3D CNN Classification Model to Identify Bipolar Disorders and Major Depressive Disorders by Rs-fMRI

Poster No:

503 

Submission Type:

Abstract Submission 

Authors:

Jaimie Yeh1, Albert Yang1,2,3,4

Institutions:

1Institute of Brain Science, National Yang Ming Chiao Tung University, Taipei City, Taiwan, 2Digital Medicine and Smart Healthcare Research Center, National Yang Ming Chiao Tung University, Taipei City, Taiwan, 3Department of Medical Research, Taipei Veterans General Hospital, Taipei City, Taiwan, 4Brain Research Center, National Yang Ming Chiao Tung University, Taipei City, Taiwan

First Author:

Jaimie Yeh  
Institute of Brain Science, National Yang Ming Chiao Tung University
Taipei City, Taiwan

Co-Author:

Albert Yang  
Institute of Brain Science, National Yang Ming Chiao Tung University|Digital Medicine and Smart Healthcare Research Center, National Yang Ming Chiao Tung University|Department of Medical Research, Taipei Veterans General Hospital|Brain Research Center, National Yang Ming Chiao Tung University
Taipei City, Taiwan|Taipei City, Taiwan|Taipei City, Taiwan|Taipei City, Taiwan

Introduction:

Bipolar disorder (BD) and major depressive disorder (MDD) are prevalent psychiatric disorders that present similar clinical symptoms during depressive episodes. Distinguishing between depressed BD and MDD based on clinical symptoms is a considerable challenge, which makes the clinical treatment more difficult. Consequently, biomarkers that are capable of accurately discerning between these two disorders assume paramount importance in clinical diagnostics.
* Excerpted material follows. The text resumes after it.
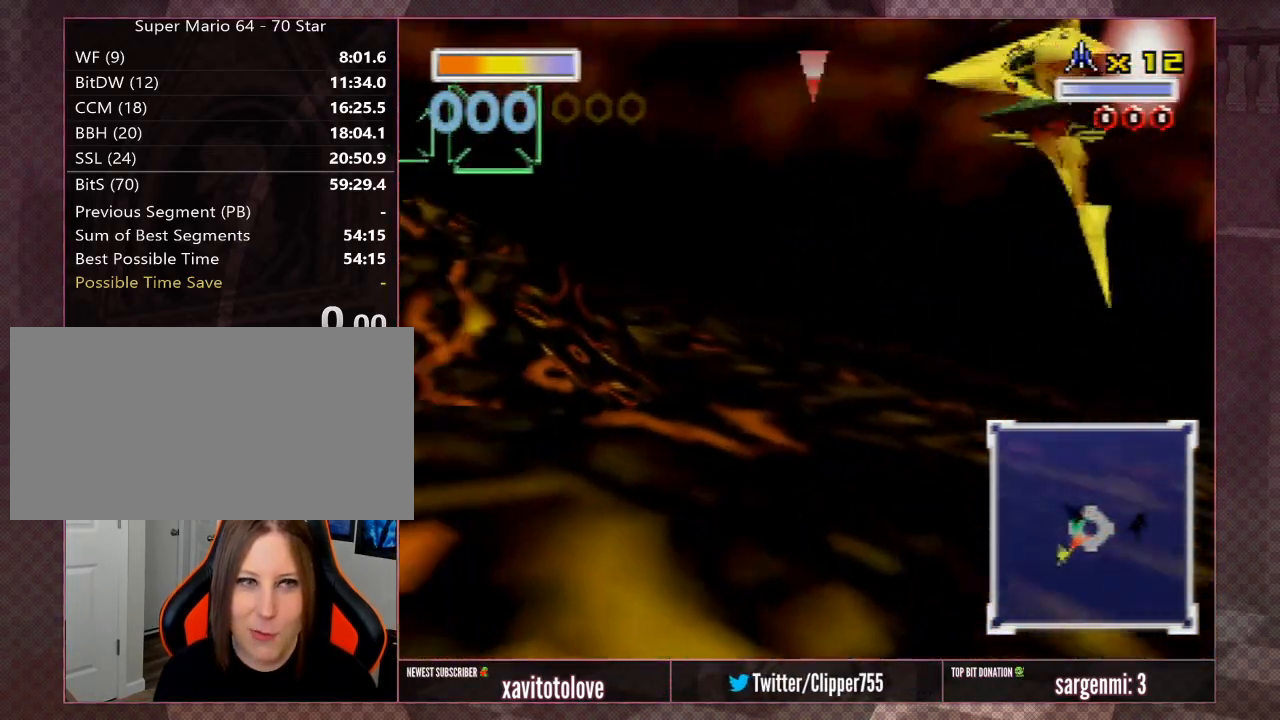
{"buttons": ["Z"], "left_stick": "left", "events": [[100, "Z", "up"], [117, "Z", "down"], [250, "Z", "up"], [317, "Z", "down"], [417, "Z", "up"], [483, "Z", "down"]]}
Resting-state functional magnetic resonance imaging (rs-fMRI) provides diagnostic markers for studying affective disorders. Although several rs-fMRI studies have reported abnormal functional connectivity between individuals with BD and those with MDD, most have focused on identifying relevant brain alterations at the group level. Machine learning techniques offer significant practical value in predicting diagnoses and clinical outcomes at the individual level. Furthermore, deep learning applications, such as the three-dimensional convolutional neural network (3D CNN) classification model, provide a more comprehensive approach by incorporating spatio-temporal features. In this study, we aimed to utilize 3D CNN methodologies to identify neuroimaging feature differences between individuals with BD and individuals with MDD, which can help in clinical diagnosis and treatment strategies.

Methods:

Rs-fMRI data were obtained from the Taiwan Aging and Mental Illness cohort, encompassing 99 individuals with BD (age: 50.66 ± 10.35; 34% in males), 90 individuals with MDD (age: 54.11 ± 13.57; 33% in males), and 193 healthy controls (HCs; age: 50.07 ± 11.37; 35% in males). The whole brain voxelwise functional connectivity map was computed for each participant. We applied z-transformation to improve the normality of the data. Subsequently, 90 functional connectivity maps for each participant were delineated based on the Automated Anatomical Labeling (AAL) atlas. The 3D characteristics of each functional connectivity map were retained for subsequent model training. Hierarchical 3D CNN classification models were applied to each functional connectivity map. Initially, we classified between the HCs and individuals with affective disorders (i.e., BD and MDD). Next, we performed 3D CNN classification models to differentiate between individuals with BD and those with MDD. Based on the outcomes of these two steps, we were able to identify critical brain features for the differential diagnosis of affective disorders.

Results:

In the classification of HCs and individuals with affective disorders, our results revealed that 3D CNN models, constructed using brain regions such as the right superior temporal gyrus, rolandic operculum, insula, hippocampus, parahippocampal gyrus, thalamus, lingual gyrus, fusiform gyrus, precentral gyrus, middle frontal gyrus, and the left caudate nucleus, achieved accuracy values ranging from 80% to 88%. Additionally, the f1-score values for these models were found to be within the range of 80% to 89%. Afterward, 3D CNN models constructed using the left supplementary motor area, medial orbital part of superior frontal gyrus, and orbital part of superior frontal gyrus for classifying individuals with BD and individuals with MDD demonstrated accuracy values of 72%, 71%, and 70%, respectively. Correspondingly, the f1-score values for these classifications were observed to be 70%, 71%, and 67%.

Conclusions:

Our findings offer a promising approach for integrating rs-fMRI data with 3D CNN techniques for the individual-level classification of affective disorders. Moreover, the observed abnormalities in these brain regions may serve as potential imaging markers for distinguishing patients with MDD and BD from HCs. These biomarkers could also contribute to differentiating individuals with BD from those with MDD. Overall, this study provides a comprehensive understanding of the neurobiology of affective disorders and lays a foundation for developing more precise and personalized diagnostic tools.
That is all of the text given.